To extract this data, we will write a regex pattern. We’ll use the Regex Tester to build and test our pattern.

Here’s the regex pattern to extract the timestamp, log level, IP address, and message:

(?<timestamp>\d{4}-\d{2}-\d{2} \d{2}:\d{2}:\d{2}) \[(?<level>\w+)\] (?<ip>\d+\.\d+\.\d+\.\d+) (?<message>.*)
  • (?<timestamp> ...): This is a named capturing group called "timestamp".
  • \d{4}-\d{2}-\d{2} \d{2}:\d{2}:\d{2}: Matches the timestamp in the format YYYY-MM-DD HH:MM:SS.
  • \[ and \]: Matches the literal square brackets around the log level.
  • (?<level>\w+): A named capturing group called "level" that matches one or more word characters (INFO, ERROR, etc.).
  • (?<ip> ...): A named capturing group called "ip".
  • \d+\.\d+\.\d+\.\d+: Matches the IP address pattern, consisting of four groups of digits separated by dots.
  • (?<message> ...): A named capturing group called "message".
  • .*: Matches the rest of the string (the log message).

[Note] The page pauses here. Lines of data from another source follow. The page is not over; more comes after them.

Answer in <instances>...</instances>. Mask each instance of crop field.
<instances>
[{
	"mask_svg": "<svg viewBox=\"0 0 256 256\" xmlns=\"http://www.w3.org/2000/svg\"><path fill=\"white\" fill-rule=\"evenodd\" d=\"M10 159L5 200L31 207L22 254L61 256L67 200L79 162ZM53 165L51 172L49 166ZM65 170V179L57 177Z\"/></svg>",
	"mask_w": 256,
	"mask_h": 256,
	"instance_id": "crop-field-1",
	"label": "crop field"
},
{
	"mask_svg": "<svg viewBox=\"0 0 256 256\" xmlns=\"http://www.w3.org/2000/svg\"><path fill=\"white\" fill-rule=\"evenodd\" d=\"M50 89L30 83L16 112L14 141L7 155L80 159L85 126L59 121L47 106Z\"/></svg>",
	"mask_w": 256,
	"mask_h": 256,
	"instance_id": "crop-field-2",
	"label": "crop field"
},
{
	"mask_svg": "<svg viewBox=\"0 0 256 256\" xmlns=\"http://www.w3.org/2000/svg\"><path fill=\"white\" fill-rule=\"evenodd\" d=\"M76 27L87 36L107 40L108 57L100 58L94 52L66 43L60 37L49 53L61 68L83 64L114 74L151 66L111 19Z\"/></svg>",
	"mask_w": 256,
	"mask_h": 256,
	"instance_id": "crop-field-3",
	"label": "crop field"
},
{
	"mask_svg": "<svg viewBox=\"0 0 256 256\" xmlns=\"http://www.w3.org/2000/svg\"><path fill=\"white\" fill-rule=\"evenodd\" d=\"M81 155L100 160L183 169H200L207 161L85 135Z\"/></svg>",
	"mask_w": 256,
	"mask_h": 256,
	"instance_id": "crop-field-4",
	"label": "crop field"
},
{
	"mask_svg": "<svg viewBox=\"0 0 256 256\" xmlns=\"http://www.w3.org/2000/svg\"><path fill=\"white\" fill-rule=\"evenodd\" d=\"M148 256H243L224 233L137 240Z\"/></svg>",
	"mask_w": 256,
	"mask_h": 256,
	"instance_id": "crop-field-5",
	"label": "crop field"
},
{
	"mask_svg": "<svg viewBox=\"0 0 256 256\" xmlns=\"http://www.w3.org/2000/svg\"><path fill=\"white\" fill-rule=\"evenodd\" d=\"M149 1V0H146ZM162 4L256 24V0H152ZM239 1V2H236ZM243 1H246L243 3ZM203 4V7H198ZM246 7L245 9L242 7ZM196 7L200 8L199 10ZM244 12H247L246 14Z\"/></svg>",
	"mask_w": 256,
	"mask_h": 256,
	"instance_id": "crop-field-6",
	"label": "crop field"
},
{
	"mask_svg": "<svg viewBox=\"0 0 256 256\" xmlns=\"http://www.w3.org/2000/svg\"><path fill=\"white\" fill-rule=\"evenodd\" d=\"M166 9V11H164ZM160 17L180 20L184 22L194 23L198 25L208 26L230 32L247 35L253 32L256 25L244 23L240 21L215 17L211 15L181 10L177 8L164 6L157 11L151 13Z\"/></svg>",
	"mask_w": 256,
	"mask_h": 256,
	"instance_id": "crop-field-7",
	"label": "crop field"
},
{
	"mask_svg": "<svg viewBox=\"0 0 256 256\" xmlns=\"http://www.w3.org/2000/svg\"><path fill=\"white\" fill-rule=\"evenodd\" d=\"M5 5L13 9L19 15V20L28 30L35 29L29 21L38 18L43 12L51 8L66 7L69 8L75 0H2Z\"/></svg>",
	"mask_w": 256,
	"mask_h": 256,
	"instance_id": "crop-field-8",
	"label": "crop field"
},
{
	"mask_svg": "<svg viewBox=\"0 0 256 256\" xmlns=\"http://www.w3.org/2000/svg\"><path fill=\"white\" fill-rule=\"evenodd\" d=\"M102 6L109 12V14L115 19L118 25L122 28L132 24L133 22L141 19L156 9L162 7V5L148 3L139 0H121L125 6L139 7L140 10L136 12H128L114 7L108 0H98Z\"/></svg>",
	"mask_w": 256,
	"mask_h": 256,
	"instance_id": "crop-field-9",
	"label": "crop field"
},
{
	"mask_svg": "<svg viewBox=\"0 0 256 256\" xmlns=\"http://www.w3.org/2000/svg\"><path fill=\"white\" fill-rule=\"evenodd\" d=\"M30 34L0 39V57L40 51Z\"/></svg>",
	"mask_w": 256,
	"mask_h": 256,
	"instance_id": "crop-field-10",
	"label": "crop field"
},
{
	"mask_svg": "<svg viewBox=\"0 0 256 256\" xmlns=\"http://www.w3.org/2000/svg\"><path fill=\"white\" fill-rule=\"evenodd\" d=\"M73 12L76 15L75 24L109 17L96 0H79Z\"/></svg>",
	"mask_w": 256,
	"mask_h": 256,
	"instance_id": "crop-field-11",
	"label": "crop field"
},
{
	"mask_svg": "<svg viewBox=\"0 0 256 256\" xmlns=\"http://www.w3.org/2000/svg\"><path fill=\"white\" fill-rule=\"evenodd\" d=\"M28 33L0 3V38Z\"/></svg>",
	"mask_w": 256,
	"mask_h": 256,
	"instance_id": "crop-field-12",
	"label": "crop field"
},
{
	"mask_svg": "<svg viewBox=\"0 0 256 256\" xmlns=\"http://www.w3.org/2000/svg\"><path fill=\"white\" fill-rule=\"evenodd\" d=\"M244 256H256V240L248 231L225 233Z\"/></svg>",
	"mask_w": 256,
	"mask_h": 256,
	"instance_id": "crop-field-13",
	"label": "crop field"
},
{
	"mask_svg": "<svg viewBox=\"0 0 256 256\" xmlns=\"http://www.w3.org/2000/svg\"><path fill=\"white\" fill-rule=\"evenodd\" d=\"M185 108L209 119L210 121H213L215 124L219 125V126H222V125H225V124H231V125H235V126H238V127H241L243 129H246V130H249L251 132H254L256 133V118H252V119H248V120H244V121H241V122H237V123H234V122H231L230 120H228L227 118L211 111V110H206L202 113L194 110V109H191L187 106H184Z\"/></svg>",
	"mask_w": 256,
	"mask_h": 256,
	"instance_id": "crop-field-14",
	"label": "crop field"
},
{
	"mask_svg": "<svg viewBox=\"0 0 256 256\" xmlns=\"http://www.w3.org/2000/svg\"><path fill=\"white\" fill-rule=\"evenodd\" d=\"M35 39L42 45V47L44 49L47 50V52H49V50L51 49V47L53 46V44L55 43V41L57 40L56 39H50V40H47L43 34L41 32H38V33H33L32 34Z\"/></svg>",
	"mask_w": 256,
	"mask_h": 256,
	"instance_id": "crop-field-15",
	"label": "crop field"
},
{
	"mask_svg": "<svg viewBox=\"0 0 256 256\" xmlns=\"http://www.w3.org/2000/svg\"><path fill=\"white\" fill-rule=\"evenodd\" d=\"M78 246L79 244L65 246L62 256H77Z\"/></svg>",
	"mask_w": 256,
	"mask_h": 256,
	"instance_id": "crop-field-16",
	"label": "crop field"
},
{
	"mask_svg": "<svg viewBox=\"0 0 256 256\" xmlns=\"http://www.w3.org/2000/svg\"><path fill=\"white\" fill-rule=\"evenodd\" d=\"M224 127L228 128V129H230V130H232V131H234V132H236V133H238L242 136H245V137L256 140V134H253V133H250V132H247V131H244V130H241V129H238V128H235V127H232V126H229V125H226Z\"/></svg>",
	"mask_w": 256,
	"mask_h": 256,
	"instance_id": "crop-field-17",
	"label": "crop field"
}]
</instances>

 Now that we have the regex, let's write the C# code to extract the data from the logs using the regex pattern.

using System;
using System.Collections.Generic;
using System.Text.RegularExpressions;

namespace RegexCapturingGroups
{
    public class LogEntry
    {
        public string Timestamp { get; set; }
        public string Level { get; set; }
        public string IpAddress { get; set; }
        public string Message { get; set; }
    }

    public class LogParser
    {
        private static readonly Regex regex = new Regex(@"(?<timestamp>\d{4}-\d{2}-\d{2} \d{2}:\d{2}:\d{2}) \[(?<level>\w+)\] (?<ip>\d+\.\d+\.\d+\.\d+) (?<message>.*)", RegexOptions.Compiled);

        public List<LogEntry> ParseLogs(string rawLogData)
        {
            var logEntries = new List<LogEntry>();

            foreach (Match match in regex.Matches(rawLogData))
            {
                logEntries.Add(new LogEntry()
                {
                    Timestamp = match.Groups["timestamp"].Value,
                    Level = match.Groups["level"].Value,
                    IpAddress = match.Groups["ip"].Value,
                    Message = match.Groups["message"].Value
                });
            }

            return logEntries;
        }
    }
}

By using regex capturing groups in C#, we can easily extract specific data from a complex text structure, such as server logs. This technique can be adapted for many other scenarios where structured data needs to be extracted from unstructured text.